DOCUMENT SEGMENT =>
■ ■ ■
The vision of a gradual reintegration of the two Korean economies that many South Koreans so fondly entertain hinges on a big assumption. It implicitly holds that North Korea’s government will someday embrace a program of economic liberalization and somehow survive to complete the decades of transformation the program would entail. Yet Pyongyang to date has vigorously opposed any liberalization of economic policies worthy of the name. There is nothing to suggest that North Korea is contemplating any such reorientation. The weight of the evidence, furthermore, indicates that the leadership believes economic liberalization would be lethal for the regime. The possibility that North Korea might meet the conditions that the slow reintegration scenario would demand is remote-if not utterly fanciful.
If the North cleaves to its traditional policy, the most likely outlook is continued economic decline. For the South, on the other hand, the most reasonable prognosis for the decades ahead is steady and perhaps substantial economic growth. Under such circumstances, both the relative and the absolute gap between the North’s and the South’s per capita income will continue to widen. Although reliable data about North Korea remain amazingly scarce, Pyongyang’s own leadership acknowledges that the Northern economy is in a “grave situation.” By the late 1980s, the economy was already showing severe strains. In 1991, the end of Soviet-bloc aid and subsidized trade dealt a heavy blow to an already ailing project. Throughout this decade, North Korea’s hypermilitarized economy has apparently been shrinking; virtually alone among Asian countries, its foreign trade has been progressively diminishing. In the face of crisis, the DPRK leadership has been unwilling or unable to embrace the sorts of liberalizations that might revitalize their domestic economy. Thus, North Korea is caught in a spiral of economic degeneration, the latest manifestation of which has been the reported emergence in 1996 of widespread food shortages. In a symbol of cracks in the edifice, last December a family of iy accompanied by a North Korean border guard reached Seoul after a six-week escape through China and Hong Kong, the largest defection since the Korean War.
■ ■ ■
RAW DATA =>
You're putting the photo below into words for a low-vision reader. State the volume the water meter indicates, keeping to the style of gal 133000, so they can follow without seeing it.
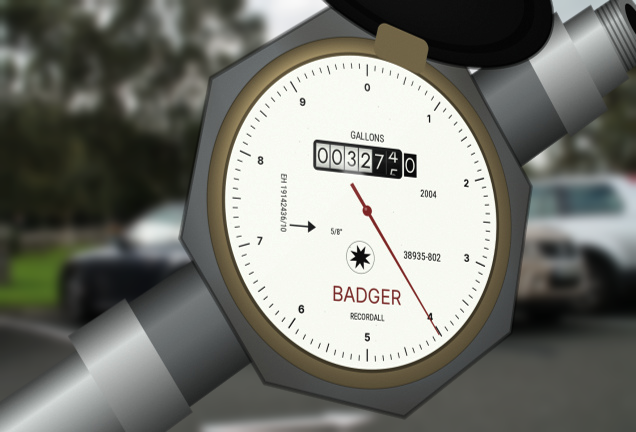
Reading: gal 32744.0
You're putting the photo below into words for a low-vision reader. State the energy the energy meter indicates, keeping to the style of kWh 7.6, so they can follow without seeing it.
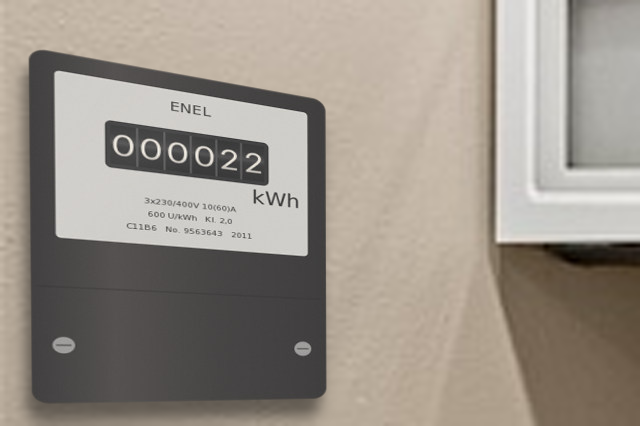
■ ■ ■
TASK ITEM => Copy everything from "The vision of" down to "not utterly fanciful." in the passage on the Korean economies, substituting "reform" for "liberalization". Work only from the passage on the Korean economies.

RESULT BELOW =>
The vision of a gradual reintegration of the two Korean economies that many South Koreans so fondly entertain hinges on a big assumption. It implicitly holds that North Korea’s government will someday embrace a program of economic reform and somehow survive to complete the decades of transformation the program would entail. Yet Pyongyang to date has vigorously opposed any reform of economic policies worthy of the name. There is nothing to suggest that North Korea is contemplating any such reorientation. The weight of the evidence, furthermore, indicates that the leadership believes economic reform would be lethal for the regime. The possibility that North Korea might meet the conditions that the slow reintegration scenario would demand is remote-if not utterly fanciful.